→ EXERCISE AIM
What you return should match the data word for word, minus the images.

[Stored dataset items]

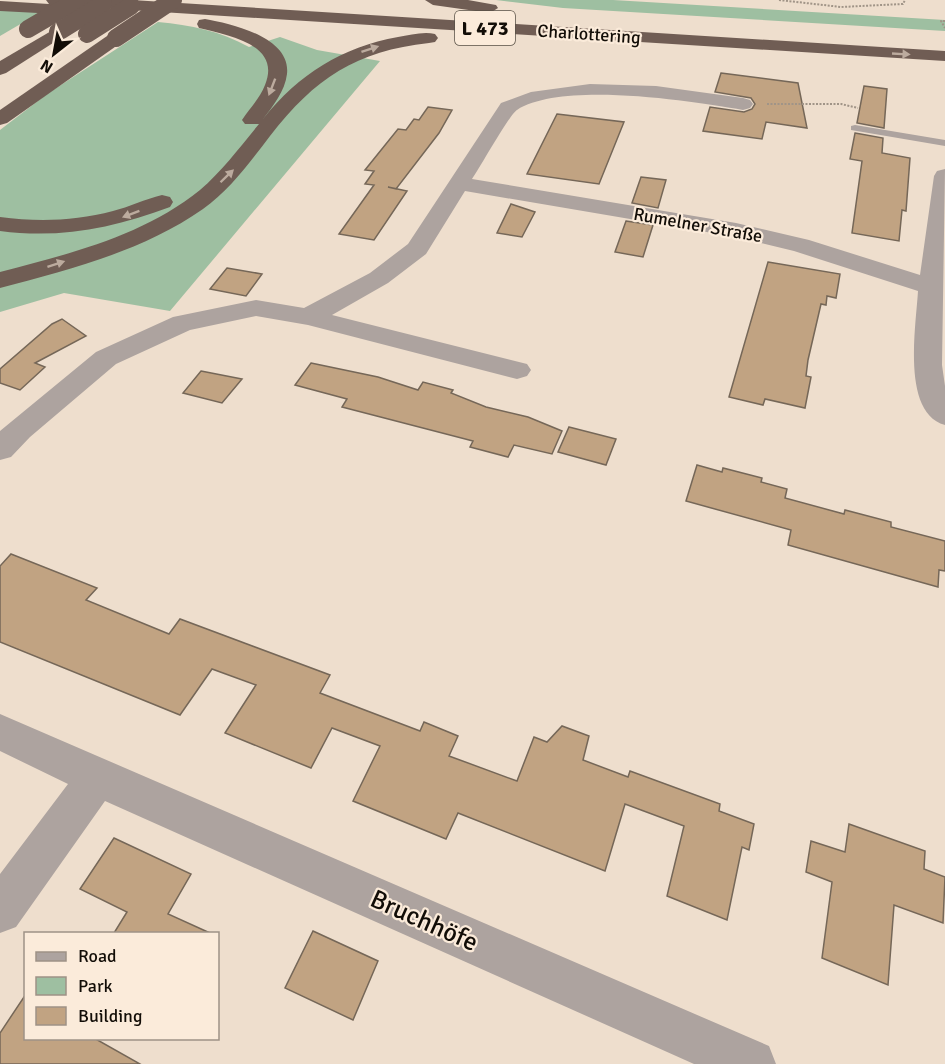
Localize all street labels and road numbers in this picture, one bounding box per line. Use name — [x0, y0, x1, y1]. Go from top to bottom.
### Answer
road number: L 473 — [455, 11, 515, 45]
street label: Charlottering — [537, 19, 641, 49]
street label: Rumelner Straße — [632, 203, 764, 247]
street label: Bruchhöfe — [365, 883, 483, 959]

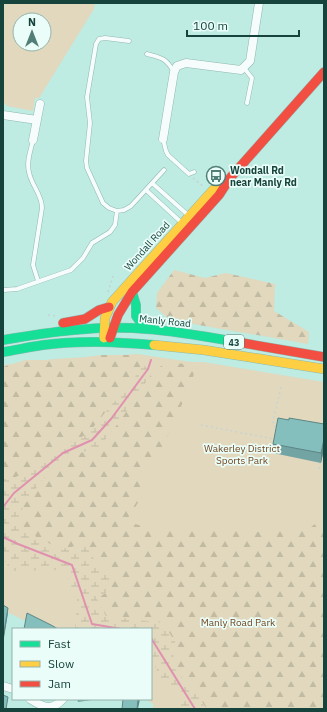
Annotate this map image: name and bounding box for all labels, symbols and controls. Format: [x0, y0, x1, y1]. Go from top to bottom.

→ RESULT OF THIS EXERCISE
Localize all street labels and road numbers in this picture, one bounding box per line. Use name — [x0, y0, x1, y1]. Go from top to bottom.
### Answer
road number: L 473 — [455, 11, 515, 45]
street label: Charlottering — [537, 19, 641, 49]
street label: Rumelner Straße — [632, 203, 764, 247]
street label: Bruchhöfe — [365, 883, 483, 959]

Annotate this map image: name and bounding box for all labels, symbols and controls. Format: [x0, y0, x1, y1]. Go from top to bottom.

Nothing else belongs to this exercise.